= David Friesenhausen =

German-Hungarian astronomer (1756–1828)

David ben Meir Cohen Friesenhausen (1756–1828) was a German-Hungarian astronomer, maskil, mathematician, and rabbi. Friesenhausen was one of the first proponents of Torah im Derech Eretz, a philosophy of Orthodox Judaism that formalizes a relationship between traditionally observant Judaism and the modern world. He proposed a dual curriculum of Jewish and secular studies for all rabbinic candidates, a radically innovative idea at that time. Friesenhausen wrote Mosedot Tebel and Kelil Heshbon. In the former, Friesenhausen writes in support of the Copernican heliocentrism, one of the first Jews to do so.

== Early life ==
In 1756, David Friesenhausen was born in Friesenhausen, a small community in southern Germany, 60 mi northeast of Frankfurt. In 1783, Friesenhausen married, but was divorced four years later. For the first 30 years of his life, Friesenhausen dedicated himself exclusively Torah study. His teachers included Joseph Steinhardt at Fürth and Moses Sofer of Pressburg. The latter attested that Friesenhausen was one of the outstanding students in his yeshiva. In 1786, Friesenhausen began immersing himself in various secular subjects, including math, astronomy, and philosophy.

== Berlin ==
In 1788, Friesenhausen moved to Berlin where he lived for the next eight years and was supported by Benjamin Halberstat. Berlin at that time was the center of the haskala movement (Jewish Enlightenment). Despite his involvement in secular subjects, Friesenhausen continued to study Torah intensively. In 1796, Friesenhausen published his first book, Kelil Heshbon a Hebrew language manual on algebra and trigonometry. Thereafter, Friesenhausen left Berlin to travel throughout Europe for the dual purpose of selling his newly published book and to attain advance subscriptions for planned book, Mosodot Tevel.

== Huncovce ==
Around 1800, Friesenhausen moved to Huncovce (then Hungary, now Slovakia) in the Carpathian Mountains. He was appointed dayyan (judge) and also worked as a merchant. According to Meir Gilon in R. David Friesenhausen: Between the Poles of Haskalah and Hasidut, Friesenhausen moved from Berlin to its polar opposite Huncovce because he grew disenchanted with the haskala movement in Berlin who in general rejected the divine authorship of the Torah and belief in God. Friesenhausen married again in Huncovce.

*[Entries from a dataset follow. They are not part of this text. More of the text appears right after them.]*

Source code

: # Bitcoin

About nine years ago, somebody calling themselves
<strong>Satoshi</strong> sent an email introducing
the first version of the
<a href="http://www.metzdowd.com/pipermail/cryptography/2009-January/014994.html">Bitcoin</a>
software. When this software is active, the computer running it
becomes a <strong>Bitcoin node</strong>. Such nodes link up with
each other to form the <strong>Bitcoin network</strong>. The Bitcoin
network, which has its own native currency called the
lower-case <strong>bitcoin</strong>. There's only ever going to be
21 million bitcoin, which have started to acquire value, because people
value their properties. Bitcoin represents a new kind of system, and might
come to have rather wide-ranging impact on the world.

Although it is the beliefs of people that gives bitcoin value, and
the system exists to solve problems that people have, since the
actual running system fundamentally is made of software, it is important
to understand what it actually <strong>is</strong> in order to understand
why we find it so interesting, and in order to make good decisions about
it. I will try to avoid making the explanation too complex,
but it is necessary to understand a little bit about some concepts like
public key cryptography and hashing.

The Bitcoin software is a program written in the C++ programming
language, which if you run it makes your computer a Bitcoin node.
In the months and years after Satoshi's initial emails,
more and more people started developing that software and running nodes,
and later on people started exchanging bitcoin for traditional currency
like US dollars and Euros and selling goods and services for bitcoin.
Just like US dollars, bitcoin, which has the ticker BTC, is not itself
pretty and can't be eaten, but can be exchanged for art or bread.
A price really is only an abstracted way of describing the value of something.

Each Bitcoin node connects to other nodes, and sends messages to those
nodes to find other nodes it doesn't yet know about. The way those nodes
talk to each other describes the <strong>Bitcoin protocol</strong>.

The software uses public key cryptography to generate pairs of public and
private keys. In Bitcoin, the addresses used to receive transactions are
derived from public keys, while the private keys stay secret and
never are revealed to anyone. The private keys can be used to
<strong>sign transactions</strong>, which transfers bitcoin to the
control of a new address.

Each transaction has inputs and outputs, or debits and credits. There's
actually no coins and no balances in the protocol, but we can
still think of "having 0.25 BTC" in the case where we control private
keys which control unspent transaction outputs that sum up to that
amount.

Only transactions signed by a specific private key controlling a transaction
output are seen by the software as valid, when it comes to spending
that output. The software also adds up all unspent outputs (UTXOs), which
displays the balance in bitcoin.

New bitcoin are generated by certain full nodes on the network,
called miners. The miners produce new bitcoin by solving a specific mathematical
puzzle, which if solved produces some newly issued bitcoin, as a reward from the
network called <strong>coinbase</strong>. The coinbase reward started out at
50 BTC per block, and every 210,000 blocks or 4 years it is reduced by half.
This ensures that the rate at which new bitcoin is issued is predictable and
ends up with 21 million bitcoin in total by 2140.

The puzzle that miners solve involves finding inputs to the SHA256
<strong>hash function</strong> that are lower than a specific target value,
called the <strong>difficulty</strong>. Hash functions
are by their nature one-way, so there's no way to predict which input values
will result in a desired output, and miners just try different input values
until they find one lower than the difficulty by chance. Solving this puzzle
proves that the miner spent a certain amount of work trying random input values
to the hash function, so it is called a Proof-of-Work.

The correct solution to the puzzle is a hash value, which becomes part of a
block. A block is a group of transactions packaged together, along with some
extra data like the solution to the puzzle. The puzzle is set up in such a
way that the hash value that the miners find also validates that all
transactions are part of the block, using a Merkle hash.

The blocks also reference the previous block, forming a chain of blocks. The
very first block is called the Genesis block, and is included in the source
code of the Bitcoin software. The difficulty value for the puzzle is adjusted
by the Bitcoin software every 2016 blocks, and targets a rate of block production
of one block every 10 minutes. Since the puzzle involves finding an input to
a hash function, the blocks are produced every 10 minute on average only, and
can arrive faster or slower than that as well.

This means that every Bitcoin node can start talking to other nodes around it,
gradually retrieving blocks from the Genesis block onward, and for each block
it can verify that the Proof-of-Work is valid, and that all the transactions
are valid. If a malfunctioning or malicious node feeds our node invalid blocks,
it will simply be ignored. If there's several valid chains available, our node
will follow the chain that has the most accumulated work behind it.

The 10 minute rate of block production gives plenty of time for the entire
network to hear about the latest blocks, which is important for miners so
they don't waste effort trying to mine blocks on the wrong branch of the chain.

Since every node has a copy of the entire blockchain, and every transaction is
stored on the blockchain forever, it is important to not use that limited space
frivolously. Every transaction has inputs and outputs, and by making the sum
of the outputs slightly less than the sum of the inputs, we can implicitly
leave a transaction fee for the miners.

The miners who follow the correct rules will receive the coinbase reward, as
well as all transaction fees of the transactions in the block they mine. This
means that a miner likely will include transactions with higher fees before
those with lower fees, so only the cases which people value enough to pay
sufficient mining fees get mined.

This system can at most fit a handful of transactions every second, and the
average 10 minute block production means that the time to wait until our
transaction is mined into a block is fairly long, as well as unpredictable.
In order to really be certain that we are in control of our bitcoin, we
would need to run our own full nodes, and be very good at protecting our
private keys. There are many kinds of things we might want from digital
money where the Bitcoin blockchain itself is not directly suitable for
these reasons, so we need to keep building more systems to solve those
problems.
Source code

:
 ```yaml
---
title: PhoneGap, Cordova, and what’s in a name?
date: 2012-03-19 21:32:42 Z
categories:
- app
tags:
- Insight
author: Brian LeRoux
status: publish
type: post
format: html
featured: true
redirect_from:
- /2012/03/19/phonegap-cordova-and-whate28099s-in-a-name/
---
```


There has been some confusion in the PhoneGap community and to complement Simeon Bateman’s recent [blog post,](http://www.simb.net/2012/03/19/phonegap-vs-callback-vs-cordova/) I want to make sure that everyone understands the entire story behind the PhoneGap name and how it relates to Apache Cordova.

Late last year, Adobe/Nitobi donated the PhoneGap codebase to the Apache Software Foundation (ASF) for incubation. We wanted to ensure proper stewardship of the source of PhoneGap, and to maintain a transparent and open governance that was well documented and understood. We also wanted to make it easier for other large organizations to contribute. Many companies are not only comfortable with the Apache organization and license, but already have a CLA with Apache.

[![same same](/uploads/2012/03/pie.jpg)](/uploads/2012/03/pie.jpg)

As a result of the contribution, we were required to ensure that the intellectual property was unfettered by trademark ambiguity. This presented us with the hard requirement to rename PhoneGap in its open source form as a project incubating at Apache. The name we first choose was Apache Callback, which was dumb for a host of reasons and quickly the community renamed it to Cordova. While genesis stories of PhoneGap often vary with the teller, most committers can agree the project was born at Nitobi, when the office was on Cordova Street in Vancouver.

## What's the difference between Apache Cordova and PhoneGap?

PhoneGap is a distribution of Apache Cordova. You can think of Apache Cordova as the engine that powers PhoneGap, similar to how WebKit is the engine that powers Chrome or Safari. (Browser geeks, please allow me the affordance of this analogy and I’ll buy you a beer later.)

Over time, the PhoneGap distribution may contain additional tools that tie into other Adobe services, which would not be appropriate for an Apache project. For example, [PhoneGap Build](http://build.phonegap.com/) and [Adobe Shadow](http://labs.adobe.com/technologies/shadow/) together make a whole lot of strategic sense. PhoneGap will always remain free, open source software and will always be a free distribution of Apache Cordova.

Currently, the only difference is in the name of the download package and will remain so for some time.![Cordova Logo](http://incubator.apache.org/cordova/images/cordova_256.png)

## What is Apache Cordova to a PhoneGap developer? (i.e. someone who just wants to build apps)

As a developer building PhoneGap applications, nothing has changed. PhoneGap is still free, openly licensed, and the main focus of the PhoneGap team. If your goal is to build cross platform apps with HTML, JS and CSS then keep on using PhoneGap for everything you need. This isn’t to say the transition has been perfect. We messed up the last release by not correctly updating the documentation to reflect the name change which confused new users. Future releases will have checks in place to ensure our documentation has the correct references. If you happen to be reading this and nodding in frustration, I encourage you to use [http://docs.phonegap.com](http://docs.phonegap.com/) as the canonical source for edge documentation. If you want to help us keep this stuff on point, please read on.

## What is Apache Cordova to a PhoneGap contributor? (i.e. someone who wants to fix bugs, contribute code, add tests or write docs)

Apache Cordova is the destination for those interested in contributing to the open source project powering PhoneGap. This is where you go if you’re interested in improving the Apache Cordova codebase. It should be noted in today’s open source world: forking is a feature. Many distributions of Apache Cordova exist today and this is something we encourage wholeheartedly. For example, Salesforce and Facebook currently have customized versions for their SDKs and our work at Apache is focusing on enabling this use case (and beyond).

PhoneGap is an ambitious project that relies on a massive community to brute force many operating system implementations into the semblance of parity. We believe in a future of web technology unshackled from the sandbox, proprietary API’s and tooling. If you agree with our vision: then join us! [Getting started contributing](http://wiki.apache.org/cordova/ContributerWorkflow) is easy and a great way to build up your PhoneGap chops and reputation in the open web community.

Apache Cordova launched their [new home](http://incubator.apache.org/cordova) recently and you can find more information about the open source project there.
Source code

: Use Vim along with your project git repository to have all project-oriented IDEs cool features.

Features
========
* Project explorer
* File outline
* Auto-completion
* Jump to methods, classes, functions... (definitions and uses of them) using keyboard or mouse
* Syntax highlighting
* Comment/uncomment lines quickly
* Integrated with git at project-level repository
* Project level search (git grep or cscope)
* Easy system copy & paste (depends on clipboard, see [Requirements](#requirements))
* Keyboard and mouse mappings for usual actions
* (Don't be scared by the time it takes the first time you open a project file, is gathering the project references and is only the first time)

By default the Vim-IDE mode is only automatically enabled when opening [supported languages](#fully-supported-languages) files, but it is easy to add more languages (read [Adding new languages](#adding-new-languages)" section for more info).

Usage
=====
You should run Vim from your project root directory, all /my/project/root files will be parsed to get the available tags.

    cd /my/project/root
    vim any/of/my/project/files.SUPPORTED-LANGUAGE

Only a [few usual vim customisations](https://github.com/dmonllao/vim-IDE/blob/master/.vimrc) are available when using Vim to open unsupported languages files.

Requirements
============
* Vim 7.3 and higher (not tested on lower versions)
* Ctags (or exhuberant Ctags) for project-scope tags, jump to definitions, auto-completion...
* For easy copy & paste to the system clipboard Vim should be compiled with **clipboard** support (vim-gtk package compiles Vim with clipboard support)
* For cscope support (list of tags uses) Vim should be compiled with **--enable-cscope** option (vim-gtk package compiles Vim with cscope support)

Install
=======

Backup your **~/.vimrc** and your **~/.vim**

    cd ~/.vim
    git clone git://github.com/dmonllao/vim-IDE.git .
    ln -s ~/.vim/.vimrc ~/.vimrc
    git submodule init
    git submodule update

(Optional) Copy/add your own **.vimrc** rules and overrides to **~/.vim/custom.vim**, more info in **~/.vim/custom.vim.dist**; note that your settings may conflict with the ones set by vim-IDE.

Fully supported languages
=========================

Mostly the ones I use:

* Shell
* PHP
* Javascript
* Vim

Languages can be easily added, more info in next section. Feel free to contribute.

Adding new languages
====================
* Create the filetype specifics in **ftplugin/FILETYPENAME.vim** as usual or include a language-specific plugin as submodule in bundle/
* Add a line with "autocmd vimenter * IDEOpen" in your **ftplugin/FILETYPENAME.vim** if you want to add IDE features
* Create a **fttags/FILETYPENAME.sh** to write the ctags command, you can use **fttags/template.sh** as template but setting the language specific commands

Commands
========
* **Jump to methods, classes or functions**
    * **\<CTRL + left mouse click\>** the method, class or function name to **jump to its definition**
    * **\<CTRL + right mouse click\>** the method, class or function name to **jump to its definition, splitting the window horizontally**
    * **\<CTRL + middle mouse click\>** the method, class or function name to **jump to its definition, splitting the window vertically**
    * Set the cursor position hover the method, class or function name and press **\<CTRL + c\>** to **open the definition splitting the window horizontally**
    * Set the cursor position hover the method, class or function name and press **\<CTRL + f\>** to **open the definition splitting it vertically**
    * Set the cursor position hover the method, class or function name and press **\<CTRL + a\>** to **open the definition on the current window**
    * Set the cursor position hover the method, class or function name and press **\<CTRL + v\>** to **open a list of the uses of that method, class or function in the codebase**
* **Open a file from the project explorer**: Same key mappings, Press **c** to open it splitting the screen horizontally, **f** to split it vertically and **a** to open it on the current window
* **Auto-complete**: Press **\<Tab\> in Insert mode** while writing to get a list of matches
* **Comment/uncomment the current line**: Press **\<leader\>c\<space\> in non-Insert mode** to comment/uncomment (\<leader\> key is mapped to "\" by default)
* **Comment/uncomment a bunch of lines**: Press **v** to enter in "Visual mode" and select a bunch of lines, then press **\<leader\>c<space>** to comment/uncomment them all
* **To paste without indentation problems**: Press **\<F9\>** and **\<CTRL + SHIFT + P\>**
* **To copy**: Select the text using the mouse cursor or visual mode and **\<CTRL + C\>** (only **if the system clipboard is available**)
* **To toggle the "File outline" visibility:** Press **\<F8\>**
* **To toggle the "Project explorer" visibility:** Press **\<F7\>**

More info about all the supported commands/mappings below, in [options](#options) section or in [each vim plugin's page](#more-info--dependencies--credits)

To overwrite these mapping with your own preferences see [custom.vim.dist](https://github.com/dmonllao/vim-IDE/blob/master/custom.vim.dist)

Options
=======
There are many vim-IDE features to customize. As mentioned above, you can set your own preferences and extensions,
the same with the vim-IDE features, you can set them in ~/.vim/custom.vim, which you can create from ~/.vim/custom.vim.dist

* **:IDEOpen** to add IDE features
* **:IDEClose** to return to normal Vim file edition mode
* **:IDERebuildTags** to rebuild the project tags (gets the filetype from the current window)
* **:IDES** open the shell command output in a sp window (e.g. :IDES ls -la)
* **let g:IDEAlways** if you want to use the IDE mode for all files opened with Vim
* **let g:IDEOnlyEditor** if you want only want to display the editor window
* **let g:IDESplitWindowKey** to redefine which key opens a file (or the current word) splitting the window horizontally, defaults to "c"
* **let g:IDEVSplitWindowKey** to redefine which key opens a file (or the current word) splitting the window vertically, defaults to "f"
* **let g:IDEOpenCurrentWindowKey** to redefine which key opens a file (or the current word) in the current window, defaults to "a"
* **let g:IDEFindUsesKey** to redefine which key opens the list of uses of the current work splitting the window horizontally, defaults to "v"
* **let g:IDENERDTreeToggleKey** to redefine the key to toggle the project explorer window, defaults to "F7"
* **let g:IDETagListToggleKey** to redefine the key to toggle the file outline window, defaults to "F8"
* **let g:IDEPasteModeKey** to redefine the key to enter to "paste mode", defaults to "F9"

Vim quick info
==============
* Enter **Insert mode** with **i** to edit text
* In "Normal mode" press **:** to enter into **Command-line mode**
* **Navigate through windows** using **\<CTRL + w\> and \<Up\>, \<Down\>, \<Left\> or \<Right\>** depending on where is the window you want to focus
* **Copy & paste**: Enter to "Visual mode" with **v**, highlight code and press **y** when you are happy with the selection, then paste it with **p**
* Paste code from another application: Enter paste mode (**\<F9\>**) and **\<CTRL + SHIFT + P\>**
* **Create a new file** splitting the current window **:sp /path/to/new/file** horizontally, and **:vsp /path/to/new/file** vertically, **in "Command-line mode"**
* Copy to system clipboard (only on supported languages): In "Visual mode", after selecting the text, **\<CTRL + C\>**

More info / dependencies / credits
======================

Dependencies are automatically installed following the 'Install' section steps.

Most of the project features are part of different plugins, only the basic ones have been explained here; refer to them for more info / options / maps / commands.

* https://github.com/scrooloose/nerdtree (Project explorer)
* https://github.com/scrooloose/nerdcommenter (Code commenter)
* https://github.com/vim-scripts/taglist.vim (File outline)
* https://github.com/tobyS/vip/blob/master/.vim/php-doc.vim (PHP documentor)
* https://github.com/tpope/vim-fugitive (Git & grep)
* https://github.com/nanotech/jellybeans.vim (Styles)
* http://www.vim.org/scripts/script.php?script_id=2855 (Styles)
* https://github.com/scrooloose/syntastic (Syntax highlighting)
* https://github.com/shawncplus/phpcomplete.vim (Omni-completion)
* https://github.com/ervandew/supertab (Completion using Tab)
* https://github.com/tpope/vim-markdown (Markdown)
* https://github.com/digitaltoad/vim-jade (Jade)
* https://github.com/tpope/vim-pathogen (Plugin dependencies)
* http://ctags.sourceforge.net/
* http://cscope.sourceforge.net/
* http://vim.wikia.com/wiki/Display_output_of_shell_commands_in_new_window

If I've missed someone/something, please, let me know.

In 1806, having become unhappy with the isolation of Huncovce, Friesenhausen moved to Pest. In Pest, Friesenhausen began to advocate for government oversighted rabbinical seminaries in Hungary, Galicia, and the Czech lands. Under Friesenhausen's proposal only graduates of these seminaries would be appointed to the rabbinate. The seminaries would mandate a curriculum of primarily Talmud, but also of Bible, humanities, and sciences, and gym. Friesenhausen was the first to make such a proposal and submitted his plan to the Archduke Joseph, Palatine of Hungary. On 26 July 1806 Friesenhausen met with Archduke Joseph, who promised to bring the matter to his brother Francis II, Holy Roman Emperor. The Hungarian rabbinate were unhappy with Friesenhausen's unilateral activities. They accused of him being a dangerous reformer and of undermining their position. Friesenhausen was unable to attain a rabbinic position in Pest so he moved back to Huncovce.

In 1813, after some deliberation, the government declined the proposal. The stated reasons were that: (1) The Jews did not have enough funds for the schools especially since the tolerance tax was increased; (2) the policy of the government was to assimilate the Jews; and (3) Jews were able to attend Christian schools.

== Sátoraljaújhely ==
Friesenhausen had difficulties making a reasonable income in Huncovce. In 1808, Friesenhausen moved to Sátoraljaújhely (Ujhely), Hungary, where he served as dayyan in the rabbinic court of Moses Teitelbaum. Friesenhausen was unhappy in Sátoraljaújhely, mainly due to his dislike of Moses Teitelbaum.

Friesenhausen wrote Mosedot Tebel, a treatise on astronomy, in which he explains the Copernican heliocentrism. Mosedot Tebel also contains a proof for the eleventh axiom of Euclid, and a 74-page ethical Will & Testament to his children. In 1816, Friesenhausen left Sátoraljaújhely in order to secure financing for the publication of his book, eventually getting it published in Vienna in 1820.

== Later life ==
After publishing Mosedot Tebel, Friesenhausen retired and spent his remaining years in Alba Iulia with his son Meir, a physician. David died on 23 March 1828.